┌─ DATA EXTRACT

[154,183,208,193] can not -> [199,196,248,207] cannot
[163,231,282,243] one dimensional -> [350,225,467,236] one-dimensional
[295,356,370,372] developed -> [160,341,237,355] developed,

└─
┌─ DATA EXTRACT

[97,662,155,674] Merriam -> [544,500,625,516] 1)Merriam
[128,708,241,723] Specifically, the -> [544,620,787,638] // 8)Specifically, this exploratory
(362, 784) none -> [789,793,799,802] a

└─

EXERCISE OBJECTIVE. Every line above from the line with "[154,183,208,193] can not" to the line with "[295,356,370,372] developed ->", inclusive, must be returned exactly; no other line belongs in the reply.

SOLUTION TO THIS PROBLEM.
[154,183,208,193] can not -> [199,196,248,207] cannot
[163,231,282,243] one dimensional -> [350,225,467,236] one-dimensional
[295,356,370,372] developed -> [160,341,237,355] developed,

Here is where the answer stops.